Alert OpsCenter is a business-centric alert management and O&M platform. You can add alerts that are generated by third-party monitoring platforms, such as Zabbix and Prometheus, and alerts that are generated by Simple Log Service resources to a business. This way, you can use the business to manage alerts and send alert notifications in a unified manner and improve the O&M efficiency. This topic describes the architecture and features of Alert OpsCenter.
Simple Log Service Alert OpsCenter allows you to manage alerts by business. Each business includes a complete pipeline that starts from the resource layer and ends at incident management.
Resource layer: includes computing, storage, and network resources, such as hosts, virtual machines, Server Load Balancer (SLB) resources, Java applications, and Go applications.
Metric layer: includes time series data, log data, and trace data. Metrics can show the health status of each resource.
Monitoring layer: allows you to create alert monitoring rules to monitor metrics by using monitoring tools such as Zabbix, Prometheus, the alert monitoring system of Simple Log Service, and the intelligent inspection feature of Simple Log Service. For example, you can monitor high CPU utilization and transient, sharp increases in network traffic.
Visualization layer: provides visualized reports to display the alert status for different resources, such as the trends in the number of triggered alerts, the handling status of alerts, and the status of alert notifications.
Alert notifications: If an alert is triggered, Simple Log Service sends alert notifications based on a specified action policy. Simple Log Service can send alert notifications to specified users by using SMS messages, voice calls, DingTalk, custom webhooks, EventBridge, and Function Compute. Before Simple Log Service sends alert notifications, you can use alert policies to denoise alerts.
Incident management: After alerts are sent to the alert management system, the alerts are merged into different sets based on a route consolidation policy. An incident is automatically created for each set. O&M engineers can manage different alert incidents. For example, you can change the status of an incident to resolved, confirmed, or ignored. You can also specify incident handlers.

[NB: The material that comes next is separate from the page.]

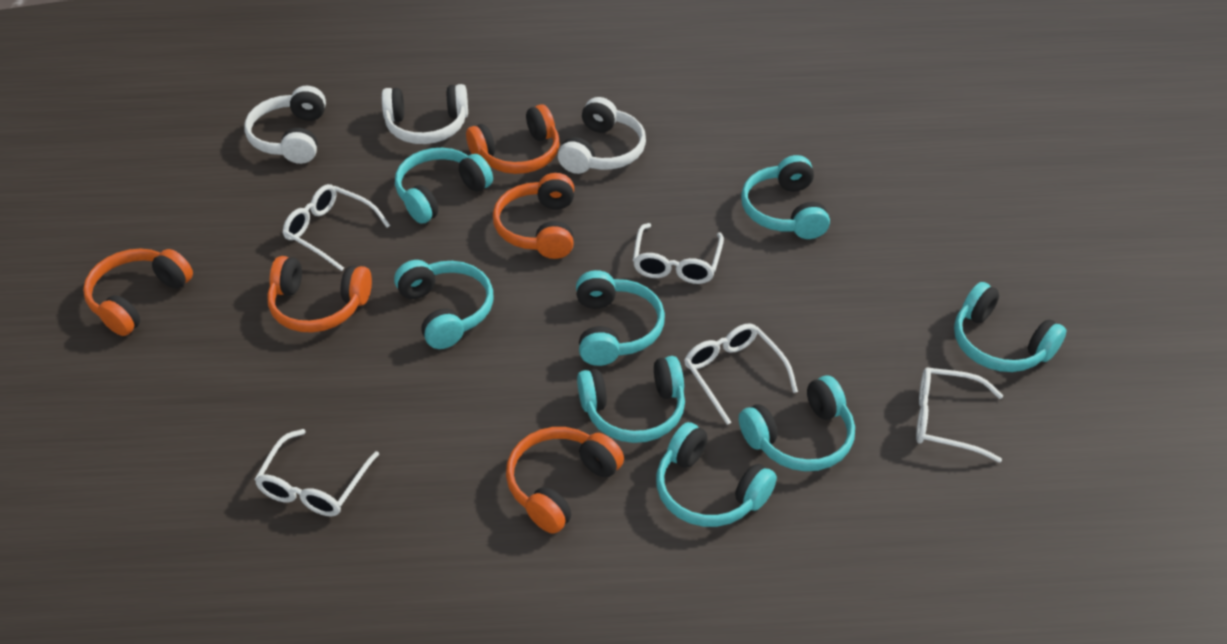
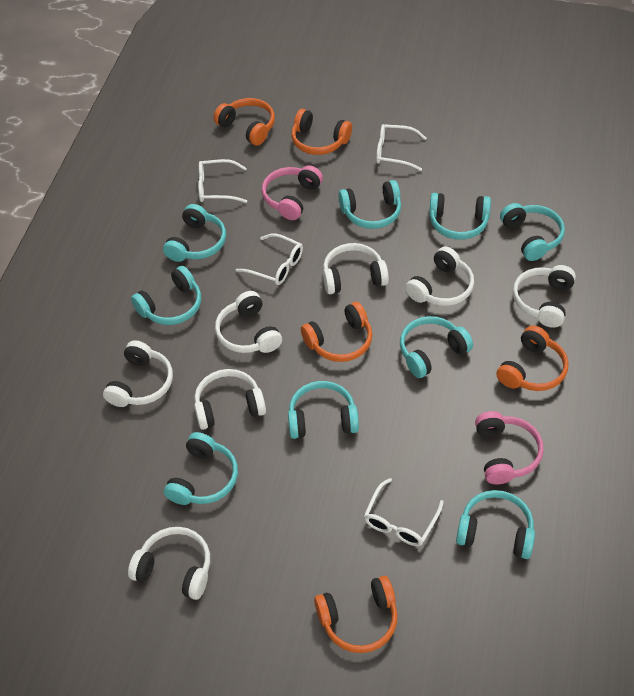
pink headphones: none = 0 -> [262,165,323,220] [475,411,544,484] = 2
turquoise headphones: [394,260,493,349] [395,148,493,224] [576,270,665,366] [577,356,685,443] [656,422,777,527] [739,376,855,471] [741,155,830,239] [954,282,1067,372] = 8 -> [131,266,201,325] [163,204,226,262] [164,432,238,505] [288,381,359,439] [338,180,401,229] [400,316,473,378] [429,193,491,240] [456,490,535,559] [500,203,565,261] = 9
white glasses: [254,429,379,516] [283,184,390,271] [633,223,724,284] [684,323,798,425] [916,367,1003,463] = 5 -> [198,159,247,203] [236,233,303,285] [364,478,444,546] [376,124,427,171] = 4
white headphones: [244,86,326,164] [382,84,468,144] [558,97,646,174] = 3 -> [103,340,173,407] [128,527,210,600] [194,369,266,430] [215,291,282,353] [323,243,389,294] [405,246,474,306] [513,265,576,327] = 7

Alert OpsCenter provides the following features:
Alert source integration: An alert source is the source of alerts in a business. Alert sources include Log Business resources and third-party alert sources. You can use the following methods to integrate alert sources:
Vertical alert sources
You can integrate alert sources based on your technical deployment. For example, if you use resources from the access layer, computing layer, and storage layer, you can add the resources to a business for unified management.
Horizontal alert sources
You can integrate alert sources based on your O&M requirements. For example, if your database O&M team wants to manage all RDS instances, you can add the data of the RDS instances to a business for unified management.
Third-party alert sources
If an enterprise has one or more monitoring platforms, such as Zabbix and Prometheus, the enterprise can add the alert data that is generated by the monitoring platforms to a business for unified management.
Business policies: Alert OpsCenter allows you to configure business policies to merge, suppress, or silence alerts. Business policies support the following three configuration modes: Enable, Disable, and Mixed.
In Enable mode, the alert policy and the action policy that are configured for the current business are applied. If an alert source in the business is associated with an available alert policy and an available action policy in Alert Center, the policies that are associated with the alert source are disabled.
In Disable mode, the alert policy and the action policy that are configured for the current business are not applied. If an alert source in the business is associated with an available alert policy and an available action policy in Alert Center, the policies that are associated with the alert source are enabled.
If an alert source in the business is associated with an available alert policy and an available action policy in Alert Center, the policies that are associated with the alert source and the policies that are configured for the business are all enabled.
Incident management: You can change the status of an incident to confirmed, ignored, or resolved. You can also specify incident handlers.
Alert Status dashboard: Alert OpsCenter provides the Alert Status dashboard that displays the status of an alert source, or the details of triggered alerts and alert status in a business.
Troubleshooting dashboards: Alert OpsCenter provides troubleshooting dashboards that include the following dashboards: Global Alert Pipeline Center, Global Alert Rule Center, Global Alert Troubleshooting Center, and Pub Alert Center. The preceding dashboards display information about alerts.